Bundesregierung zum Fall Deniz Yücel: Scharfe Worte, weiße T-Shirts
Merkel und Mitglieder des Bundestags mahnen die Türkei vor dem EU-Gipfel abermals zur Freilassung Deniz Yücels. Die Grünen schreiben sich #FreeDeniz auf die Brust.
Ein türkischer Richter hatte die Untersuchungshaft des Welt-Korrespondenten Ende Februar in Istanbul angeordnet. Zuvor war Yücel bereits fast zwei Wochen in Polizeigewahrsam. Der Haftrichter hatte Zeitungsberichte Yücels als Belege für den Vorwurf der Terrorpropaganda und Aufwiegelung angeführt. Es handelte sich laut Welt um Texte zum versuchten Militärputsch vom 15. Juli 2016 und zur Politik der türkischen Regierung gegenüber den Kurden in Syrien und dem Irak sowie der verbotenen Kurdischen Arbeiterpartei (PKK). Yücel besitzt die türkische und deutsche Staatsbürgerschaft. Er hatte sich am 14. Februar freiwillig der Polizei gestellt.
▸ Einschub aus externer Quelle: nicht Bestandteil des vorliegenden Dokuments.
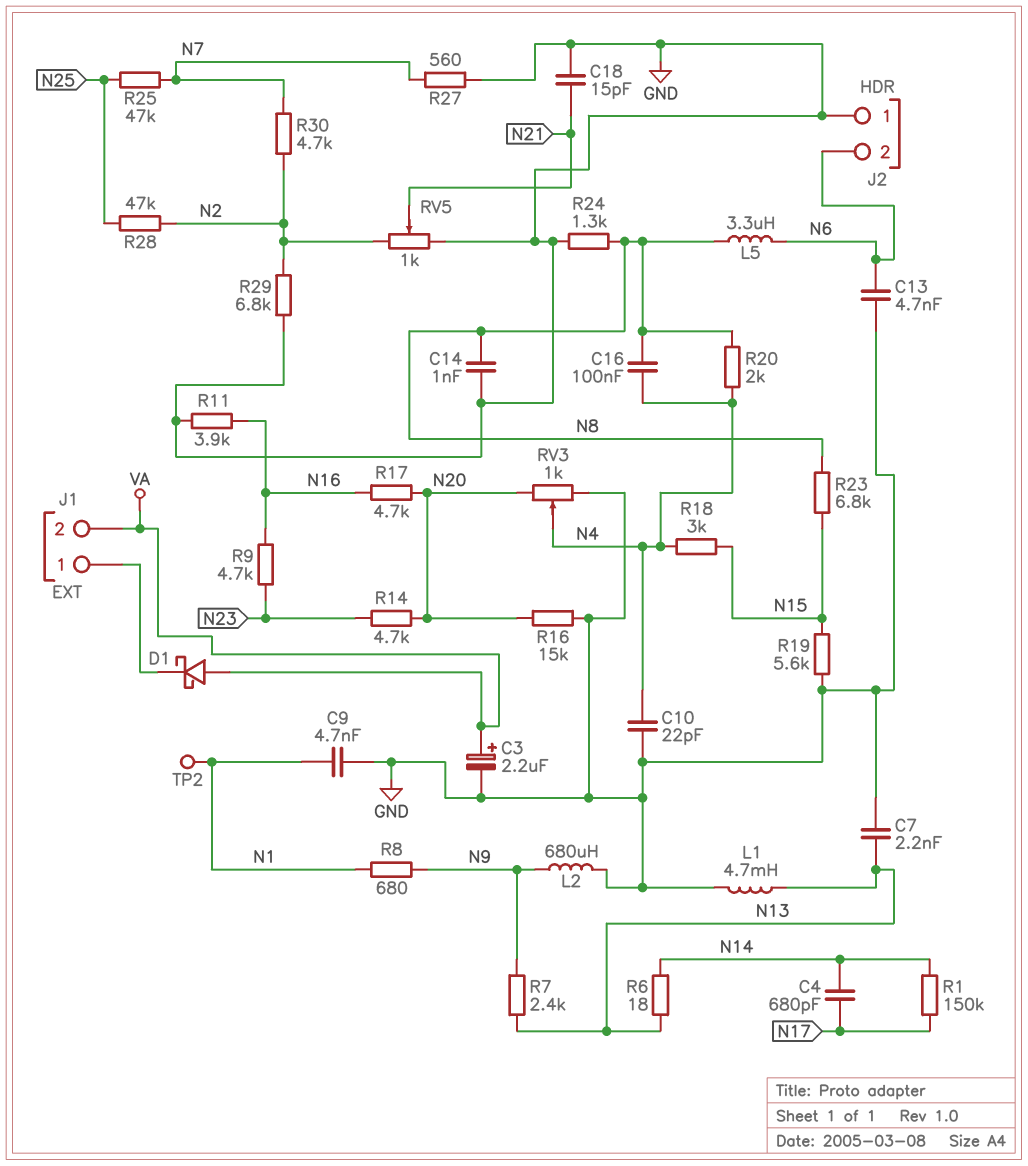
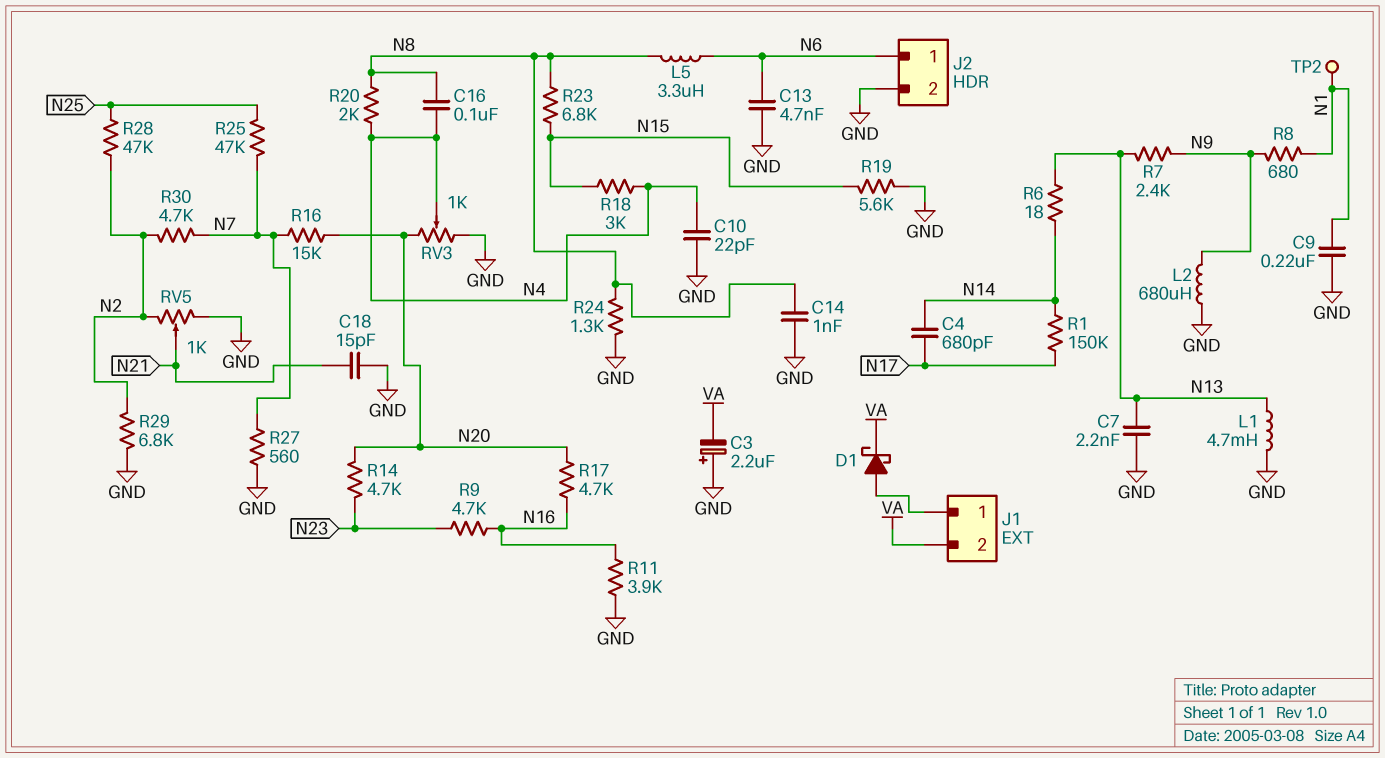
C3: 2.2uF (plus VA, minus GND) -> 2.2uF (plus GND, minus VA)
C9: 4.7nF (GND, N1) -> 220nF (GND, N1)
D1: schottky (A VA, K J1/1) -> schottky (A J1/1, K VA)
J2 pin 1: GND -> N6
J2 pin 2: N6 -> GND
R16: 15k (GND, N20) -> 15k (N7, N20)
Merkel wies in ihrer Regierungserklärung darauf hin, es liege nicht im Interesse der Bundesrepublik, dass sich die Türkei weiter von Deutschland entferne. Deutschland habe komplizierte, aber vielfältige Verbindungen mit der Türkei. Wahlkampfauftritte von türkischen Politikern seien weiter möglich, sofern sie genehmigt werden könnten, sagte Merkel.
Die Nazi-Vergleiche von türkischen Politikern seien traurig, hob Merkel hervor. „Zu rechtfertigen ist das überhaupt gar nicht.“ Solche Vergleiche führten grundsätzlich ins Elend, weil sie Verbrechen des Nationalsozialismus verharmlosten. „Diese Vergleiche der Bundesrepublik Deutschland mit dem Nationalsozialismus müssen aufhören“, forderte Merkel. Sie seien der engen Beziehungen nicht würdig. Der türkische Präsident Recep Tayyip Erdogan hatte kürzlich den deutschen Behörden „Nazi-Methoden“ vorgeworfen, nachdem mehrere Kommunen Auftritte türkischer Minister abgesagt hatten.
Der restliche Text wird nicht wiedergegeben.